La intervención humanitaria es, como siempre una farsa. De lo que se trata es de liquidar la revolución libia, primero por medio de Gadafi y ahora contra Gadafi y de establecer una cuña entre Túnez y Egipto, países cuyos procesos revolucionarios pueden resultar incontrolables para el Imperio. Esto es lo que planea la siempre siniestra coalición; pero los efectos de los actos no siempre están en manos de sus agentes: el ataque contra Gadafi permite sobrevivir a una insurrección libia que, en otra circunstancia estaba condenada a ser aplastada militarmente por el verdugo del Imperio. Se abre así una pequeña posibilidad de que los libios derroquen a Gadafi e impidan una ocupación militar de su país.

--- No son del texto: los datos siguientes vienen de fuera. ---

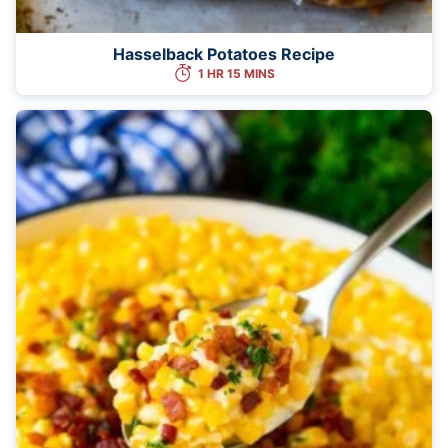
Hasselback Potatoes Recipe
1 HR 15 MINS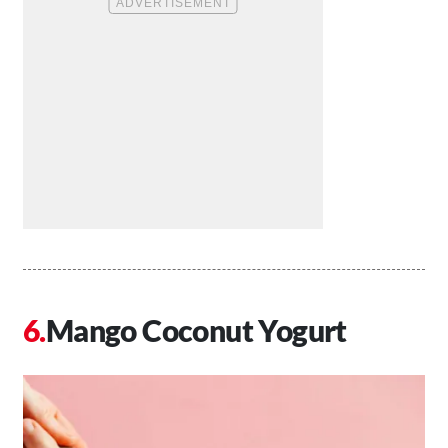
Mango Coconut Yogurt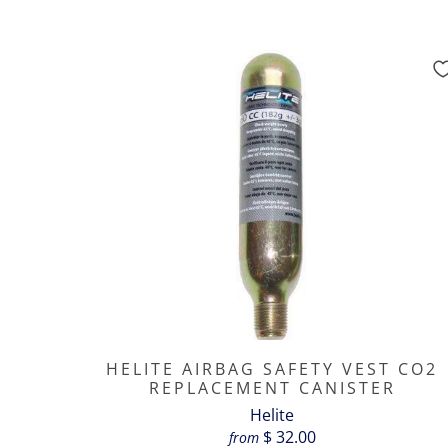
HELITE AIRBAG SAFETY VEST CO2
REPLACEMENT CANISTER
Helite
$ 32.00
from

Es insensato ensalzar a Gadafi porque lo estén atacando los principales países de la OTAN: si lo hacen no es porque sea un antiimperialista, sino porque su papel se ha agotado y ahora toca matar públicamente al verdugo.

El debate sobre si se está a favor o en contra de la intervención contra Gadafi parte de una idea equivocada y monstruosamente ingenua: la creencia en que los habitantes de las gobernanzas capitalistas occidentales, también autodenominadas "democracias", tenemos algo que decir sobre la política de nuestros países. Hace falta tener la ingenuidad y los prejuicios occidentalistas del dirigente de Al Qaida Al Zawahiri para pensar que  los pueblos de Europa o Estados Unidos somos responsables de lo que hacen juestros gobiernos...porque los elegimos. Ese era el cínico argumento que utilizaba el dirigente de Al Qaida para justificar los atentados  contra la población civil de Europa y de los Estados Unidos. Obviamente, nadie que no sea un miembro directo de la nomenklatura capitalista-militar que dirige nuestros países, ha podido tener la más mínima influencia sobre esta decisión, avalada por unos parlamentos y gobiernos diseñados para excluir a la población de cualquier decisión real. No hay que pronunciarse, pues, a favor ni en contra de algo sobre lo que nunca pudimos decir nada. La gobernanza capitalista debe considerarse a este efecto como una fuerza de la naturaleza, un tsunami, un terremoto.. Una vez se introduce el nuevo dato de la intervención militar en Libia en la coyuntura de las revoluciones árabes, deben evaluarse las posibilidades de actuación que esta nueva circunstancia abre o cierra. Lo político es esto. Preguntarse quiénes son los buenos y quiénes los malos y definir a los buenos por los malos y viceversa es una posición imaginaria e infantil que sólo genera impotencia. No se trata de elegir entre la OTAN y Gadafi, ni siquiera adoptar una posición neutra de "ni...ni", sino de apoyar en las circunstncias reales una revolución. Algunas presuntas elecciones, como bien explicaba Guy Debord son sólo montajes espectaculares de falsos conflictos. Ante la revolución libia, como ante cualquier otra, no se trata de elegir, sino de decidir.